2006年03月01日

ごもっとも!面白い話

またまた見つけました。

朝のラッシュはつらい。身動きができないし、真冬でも車内の空気が生暖かいような人いきれだ。ときどき酸素不足で死にそうな気分になったのは、私一人ではあるまい。いつぞやはホームから見ていたら、去り行く電車の扉のガラスにタコの吸盤のようにはりつき、ブタ鼻をしたまま身動きの取れない中年男性を見掛け、思わず笑ってしまったことがある。

しかし、次の瞬間私は深く反省した。
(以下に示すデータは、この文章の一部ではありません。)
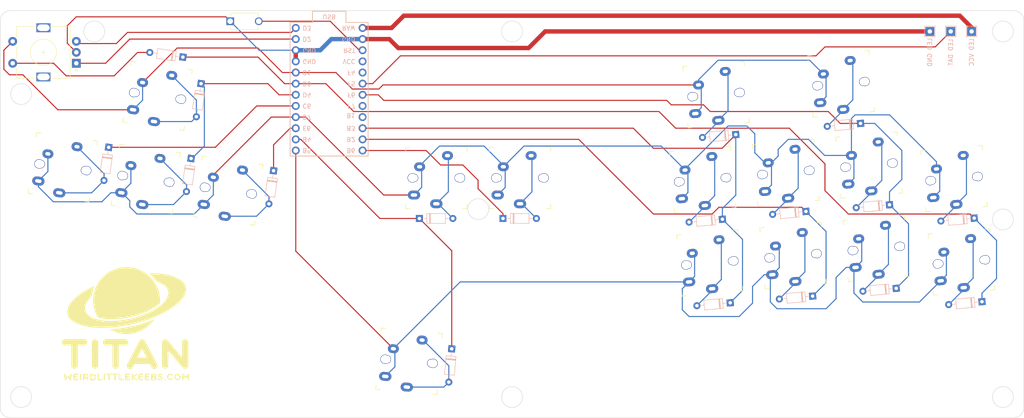
<source format=kicad_pcb>
(kicad_pcb (version 20211014) (generator pcbnew)

  (general
    (thickness 1.6)
  )

  (paper "A4")
  (layers
    (0 "F.Cu" signal)
    (31 "B.Cu" signal)
    (32 "B.Adhes" user "B.Adhesive")
    (33 "F.Adhes" user "F.Adhesive")
    (34 "B.Paste" user)
    (35 "F.Paste" user)
    (36 "B.SilkS" user "B.Silkscreen")
    (37 "F.SilkS" user "F.Silkscreen")
    (38 "B.Mask" user)
    (39 "F.Mask" user)
    (40 "Dwgs.User" user "User.Drawings")
    (41 "Cmts.User" user "User.Comments")
    (42 "Eco1.User" user "User.Eco1")
    (43 "Eco2.User" user "User.Eco2")
    (44 "Edge.Cuts" user)
    (45 "Margin" user)
    (46 "B.CrtYd" user "B.Courtyard")
    (47 "F.CrtYd" user "F.Courtyard")
    (48 "B.Fab" user)
    (49 "F.Fab" user)
    (50 "User.1" user)
    (51 "User.2" user)
    (52 "User.3" user)
    (53 "User.4" user)
    (54 "User.5" user)
    (55 "User.6" user)
    (56 "User.7" user)
    (57 "User.8" user)
    (58 "User.9" user)
  )

  (setup
    (stackup
      (layer "F.SilkS" (type "Top Silk Screen"))
      (layer "F.Paste" (type "Top Solder Paste"))
      (layer "F.Mask" (type "Top Solder Mask") (thickness 0.01))
      (layer "F.Cu" (type "copper") (thickness 0.035))
      (layer "dielectric 1" (type "core") (thickness 1.51) (material "FR4") (epsilon_r 4.5) (loss_tangent 0.02))
      (layer "B.Cu" (type "copper") (thickness 0.035))
      (layer "B.Mask" (type "Bottom Solder Mask") (thickness 0.01))
      (layer "B.Paste" (type "Bottom Solder Paste"))
      (layer "B.SilkS" (type "Bottom Silk Screen"))
      (copper_finish "None")
      (dielectric_constraints no)
    )
    (pad_to_mask_clearance 0)
    (pcbplotparams
      (layerselection 0x00010fc_ffffffff)
      (disableapertmacros false)
      (usegerberextensions true)
      (usegerberattributes true)
      (usegerberadvancedattributes true)
      (creategerberjobfile false)
      (svguseinch false)
      (svgprecision 6)
      (excludeedgelayer true)
      (plotframeref false)
      (viasonmask false)
      (mode 1)
      (useauxorigin false)
      (hpglpennumber 1)
      (hpglpenspeed 20)
      (hpglpendiameter 15.000000)
      (dxfpolygonmode true)
      (dxfimperialunits true)
      (dxfusepcbnewfont true)
      (psnegative false)
      (psa4output false)
      (plotreference true)
      (plotvalue true)
      (plotinvisibletext false)
      (sketchpadsonfab false)
      (subtractmaskfromsilk true)
      (outputformat 1)
      (mirror false)
      (drillshape 0)
      (scaleselection 1)
      (outputdirectory "GERBER - TITAN KB/")
    )
  )

  (net 0 "")
  (net 1 "COL0")
  (net 2 "Net-(D1-Pad2)")
  (net 3 "COL1")
  (net 4 "Net-(D7-Pad2)")
  (net 5 "COL2")
  (net 6 "Net-(D11-Pad2)")
  (net 7 "COL3")
  (net 8 "Net-(D16-Pad2)")
  (net 9 "Net-(D17-Pad2)")
  (net 10 "COL4")
  (net 11 "Net-(D20-Pad2)")
  (net 12 "COL5")
  (net 13 "Net-(D24-Pad2)")
  (net 14 "Net-(D25-Pad2)")
  (net 15 "Net-(D26-Pad2)")
  (net 16 "COL6")
  (net 17 "Net-(D29-Pad2)")
  (net 18 "Net-(D30-Pad2)")
  (net 19 "COL7")
  (net 20 "Net-(D32-Pad2)")
  (net 21 "Net-(D33-Pad2)")
  (net 22 "Net-(D34-Pad2)")
  (net 23 "COL8")
  (net 24 "Net-(D37-Pad2)")
  (net 25 "Net-(D38-Pad2)")
  (net 26 "COL9")
  (net 27 "GND")
  (net 28 "+5V")
  (net 29 "LED_DAT")
  (net 30 "RESET")
  (net 31 "ROW0")
  (net 32 "ROW2")
  (net 33 "ROW1")
  (net 34 "ROW3")
  (net 35 "ENC_A")
  (net 36 "ENC_B")
  (net 37 "unconnected-(U1-Pad20)")
  (net 38 "unconnected-(U1-Pad21)")
  (net 39 "Net-(D3-Pad2)")
  (net 40 "Net-(D2-Pad2)")

  (footprint "FOOTPRINTS:CherryMX_Choc_1u" (layer "F.Cu") (at 94.869 81.534 -8))

  (footprint "FOOTPRINTS:CherryMX_Choc_1u" (layer "F.Cu") (at 136.0678 120.4468 -5))

  (footprint "FOOTPRINTS:ProMicro" (layer "F.Cu") (at 117.856 58.42 -90))

  (footprint "FOOTPRINTS:1825965-1" (layer "F.Cu") (at 101.8032 42.926))

  (footprint "FOOTPRINTS:CherryMX_Choc_1u" (layer "F.Cu") (at 234.5436 57.15 5))

  (footprint "FOOTPRINTS:CherryMX_Choc_1u" (layer "F.Cu") (at 242.5954 94.7166 5))

  (footprint "FOOTPRINTS:CherryMX_Choc_1u" (layer "F.Cu") (at 142.2908 78.6384))

  (footprint "Rotary_Encoder:RotaryEncoder_Alps_EC11E-Switch_Vertical_H20mm" (layer "F.Cu") (at 60.209 52.50625 180))

  (footprint "FOOTPRINTS:CherryMX_Choc_1u" (layer "F.Cu") (at 76.073 78.867 -8))

  (footprint "FOOTPRINTS:CherryMX_Choc_1u" (layer "F.Cu") (at 262.001 97.7646 5))

  (footprint "FOOTPRINTS:CherryMX_Choc_1u" (layer "F.Cu") (at 202.9968 79.0448 5))

  (footprint "FOOTPRINTS:CherryMX_Choc_1u" (layer "F.Cu") (at 260.3246 78.7908 5))

  (footprint "FOOTPRINTS:CherryMX_Choc_1u" (layer "F.Cu") (at 161.3662 78.6384))

  (footprint "FOOTPRINTS:CherryMX_Choc_1u" (layer "F.Cu") (at 206.0702 59.6392 5))

  (footprint "FOOTPRINTS:LOGO M" (layer "F.Cu") (at 71.4375 111.91875))

  (footprint "FOOTPRINTS:CherryMX_Choc_1u" (layer "F.Cu") (at 57.15 76.2 -8))

  (footprint "FOOTPRINTS:CherryMX_Choc_1u" (layer "F.Cu") (at 204.6478 98.0186 5))

  (footprint "FOOTPRINTS:CherryMX_Choc_1u" (layer "F.Cu") (at 78.74 59.944 -8))

  (footprint "FOOTPRINTS:CherryMX_Choc_1u" (layer "F.Cu") (at 223.6216 96.3676 5))

  (footprint "FOOTPRINTS:CherryMX_Choc_1u" (layer "F.Cu") (at 240.9444 75.7174 5))

  (footprint "FOOTPRINTS:CherryMX_Choc_1u" (layer "F.Cu") (at 221.9706 77.3938 5))

  (footprint "Diode_THT:D_DO-35_SOD27_P7.62mm_Horizontal" (layer "B.Cu") (at 157.48 87.884))

  (footprint "Diode_THT:D_DO-35_SOD27_P7.62mm_Horizontal" (layer "B.Cu") (at 266.685502 106.855937 -175))

  (footprint "Diode_THT:D_DO-35_SOD27_P7.62mm_Horizontal" (layer "B.Cu") (at 105.17825 76.999079 -98))

  (footprint "TestPoint:TestPoint_THTPad_2.0x2.0mm_Drill1.0mm" (layer "B.Cu") (at 259.55625 45.24375 180))

  (footprint "Diode_THT:D_DO-35_SOD27_P7.62mm_Horizontal" (layer "B.Cu") (at 138.43 87.884))

  (footprint "Diode_THT:D_DO-35_SOD27_P7.62mm_Horizontal" (layer "B.Cu") (at 226.553502 86.281937 -175))

  (footprint "Diode_THT:D_DO-35_SOD27_P7.62mm_Horizontal" (layer "B.Cu") (at 247.127502 103.807937 -175))

  (footprint "Diode_THT:D_DO-35_SOD27_P7.62mm_Horizontal" (layer "B.Cu")
    (tedit 5AE50CD5) (tstamp 9de13b9b-ebef-40c5-b153-96366059672b)
    (at 209.281502 107.109937 -175)
    (descr "Diode, DO-35_SOD27 series, Axial, Horizontal, pin pitch=7.62mm, , length*diameter=4*2mm^2, , http://www.diodes.com/_files/packages/DO-35.pdf")
    (tags "Diode DO-35_SOD27 series Axial Horizontal pin pitch 7.62mm  length 4mm diameter 2mm")
    (property "Sheetfile" 
... [142793 chars truncated]
</source>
彼は何もすき好んでホームの群衆に、自分のブタ鼻面をさらしていたわけではないのだ。もう少し動ける空間がありさえすれば、吸盤のようにはりつくくらいで自分をとめたであろうが、それすらできずかような事態になったのだ。しかも次の駅では反対側の扉しか開かないうえに、降りる人はほとんどいない。彼が、いや彼の鼻が無事であったかどうかは神のみぞ知る、であろう。

こんな満員電車の中の時間を懸命に耐えていたとき、ある臭気が漂ってきた。かなり強烈ないわゆる音のない、一般に「すかし」と呼ばれるバイオガスである(言い回しが長いことは許していただきたい。一応私といえども女性としてのたしなみがある)。周囲の人垣は無言ながらも明らかな動揺を見せ、みな首は動かさず目だけで臭気の源と思われる方向を探っていた。

運悪く、その源は私の近くであった(ここで自分の名誉と誠実さにかけて私ではないことを断言しておく)。私が目だけで源を探れば、誤解を受けるかもしれない。とっさに私はその方向と思われるほうに首を向け、顔をしかめた。顔をしかめられた側にいた男性も同じ気持ちだったらしく、彼の顔も視線もある一方向を向いている。彼の隣の人も、その隣も…。そして視線のいきついた先には、ボディコンでロン毛、化粧バッチリのねーちゃんと、作業服姿の中年男性がいたのである。

敏感に雰囲気を察知したねーちゃんは、皆に聞こえるような大声で言い放った。
「いやあねえ、おじさん。おならなんかして!」
しかし、男性も負けてはいなかった。
「何でわしのおならがあんたの尻から出るんじゃ!」
この声はねーちゃんの声よりもデカかった。臭気の届いた範囲を十分にカバーするだけの声量があったことは言うまでもない。
ここでねーちゃんがデキルタイプであれば、
「ウッソー、あたしのおならがおじさんのお尻から出たんでしょ!」
と切りかえすところだが、人間とっさにはなかなかここまでの反応は難しいらしい。(この切りかえしを使えば暗に自分の責任も認め、でも源は自分ではないという格好の言い抜けであると思うのだが)。次の駅についた途端に、ねーちゃんはとっとと電車を降りてしまった。ほのかな香りだけを残して。